• **Page excerpt**
^^^^
The present study comprised of a group of 110 patients with a diagnosed cancer of the pharynx or larynx who were hospitalized in Otolaryngology Division of the Hospital in Radom, Poland. The results were compared to the control group, involving 40 persons hospitalized at the Otolaryngology Ward due to diseases other than cancer. There were no statistically significant differences between the patients and the control group (age, sex, tobacco and alcohol consumption (Table 1)). The socio-demographic and clinicopathological characteristics of the study group are shown in Table 2 in relation to EBV DNA. The research material consisted of the sera and frozen tumor tissue fragments. This research was approved by the Ethics Committee and is in accordance with the GCP regulations (no. KE-0254/133/2013).
DNA extraction from fresh frozen tumour tissue
Fragments of the fresh frozen tumour tissue (20 mg), both from the patients with OSCC and from the control subjects (biopsies), were cut and homogenized in a manual homogenizer Omni TH/Omni International/Kennesewa/Georgia/USA. DNA was extracted using a protocol as described in the DNeasy Tissue Kit Handbook (QiagenGmBH, Hilden, Germany). Purified DNA was quantified by spectrophoto-metery (Epoch Microplate Spectrophotometer, BioTek Instruments Inc., Vinooski, Vermont, USA). The isolates were kept at −20 °C until the test was conducted. To verify the quality of the obtained DNA (presence of inhibitors of Polymerase Chain Reaction), a β-globinassay was performed.
Detection of viruses
EBV DNA detection: All PCR reactions were carried out in the final volume of 25 μl using HotStartTaq DNA Polymerase (Qiagen, Germany). Concentrations of PCR reaction components were prepared as follows: 2.0 mM MgCl2, 0.2 mM dNTPs, 0.5 μM of each forward and reverse primers and 0.5 U of HotStartTaq polymerase. During each run the samples were tested together with one negative (nuclease-free water) and positive control (EBV-positive cell line, Namalwa, ATCC-CRL-1432).
Amplification of EBNA-2 gene
The nested PCR was carried out for amplification of EBNA-2. The sequence of primers used for PCR was as follows: outer pair 5′ – TTT CAC CAA TAC ATG ACC C – 3′, 5′ – TGG CAA AGT GCT GAG AGC AA – 3′ and inner pair 5′ – CAA TAC ATG AAC CRG AGT CC – 3′, 5′ – AAG TGC TGA GAG CAA GGC MC – 3′. 2 μl of extracted DNA was subjected to the PCR mixture with the concentration as described above. The first-round amplification consisted of the activation of polymerase 95 °C for 15 min, 35 cycles of 94 °C for 1 min, 55 °C for 1 min, 72 °C for 2 min and the final extension at 72 °C for 5 min. The second-round amplification was performed with 1 μl of first round PCR product in 30 cycles with an annealing temperature at 60 °C. The amplicons 368 bp, 473 bp in length (depending on the EBV type EBV-1 and EBV-2, respectively) were separated on 2% agarose gel and purified using a Gel-Out kit (A&A Biotechnology, Poland) for further analysis. Purified PCR products were sent to Genomed Warsaw company for sequencing.
^^^^
• **Data block**

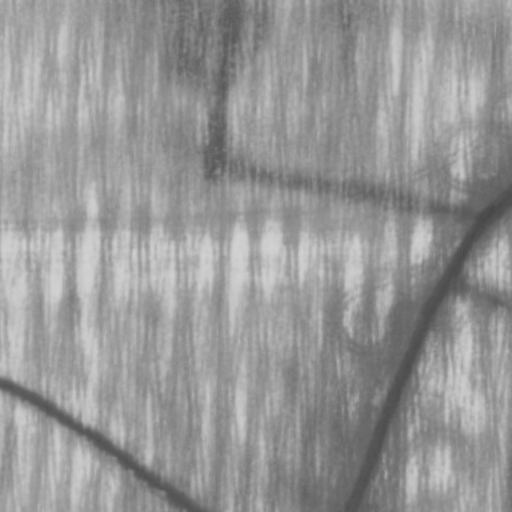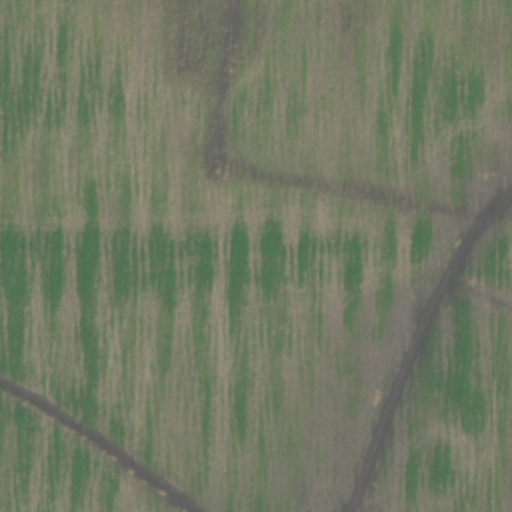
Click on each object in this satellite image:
crop: (256, 256)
^^^^
• **Exercise instructions**
a. Please list each component of the EBV PCR reaction mixture in the methods excerpt, with the concentration or amount given for it.
b. Pick up the methods excerpt on detecting EBV in pharyngeal and laryngeal cancer, not the listing, and continue it after its final sentence.

• **Outputs by task**
a.
- MgCl2: 2.0 mM
- dNTPs: 0.2 mM
- Forward and reverse primers: 0.5 μM of each
- HotStartTaq polymerase: 0.5 U

b.
Genotyping of LMP1
PCR screening for the EBV LMP1 subtype based on exon 3, defined as wild-type (wtLMP1) or del-LMP1, was done using specific primers: forward 5′-AGC GAC TCT GCT GGA AAT GAT- 3′; revers 5′-TGA TTA GCT AAG GCA TTC CCA- 3′. Concentrations of PCR reaction components were prepared as follows: 2.0 mM MgCl2, 0.2 mM dNTPs, 0.5 μM of each forward and revers primers and 0.5 U Hot Start DNA polymerase and 5 μl of extracted DNA. The reaction mixture (25 μl) was incubated at 95 °C for 15 min., followed by 45 cycles at 94 °C for 1 min., 57 °C for 1 min., 72 °C for 1 min., a final extension at 72 °C for 10 mins. The PCR products were analyzed by gel electrophoresis in a 3% agarose gel and visualized under UV light.
To detect antibody levels serological tests were used with ELISA method. Designed antibodies: anti-VCA IgM (NovaLisa Epstein-Barr Virus VCA IgM/Nova Tec Immunodiagnostica GmbH/Germany/catalog number: EBVM0150), anti-VCA IgG (NovaLisa Epstein-Barr Virus VCA IgG/Nova Tec Immunodiagnostica GmbH/Germany/catalog number: EBVG0150), and anti-EBNA IgG (NovaLisa Epstein-Barr Virus EBNA IgG/Nova Tec Immunodiagnostica GmbH/Germany/catalog number: EBVG0580), antibodies anti-EA IgG (ELISA-VIDITEST anti-EA (D) EBV IgG/Vidia/Czech Republic/catalog number: ODZ-006). All tests were performed according to the manufacturer’s instructions.
The NovaTec Epstein-Barr Virus (EBV) IgG-ELISA is intended for the qualitative determination of IgG class antibodies against Epstein-Barr virus. Samples are considered positive if the absorbance value is higher than 10% over the cut-off. The level of antibodies is expressed as NovaTec-Units = NTU.
ELISA-VIDITEST anti-EA is semiquantitative test. Samples with absorbances higher than 110% of the cut-off value are considered positive.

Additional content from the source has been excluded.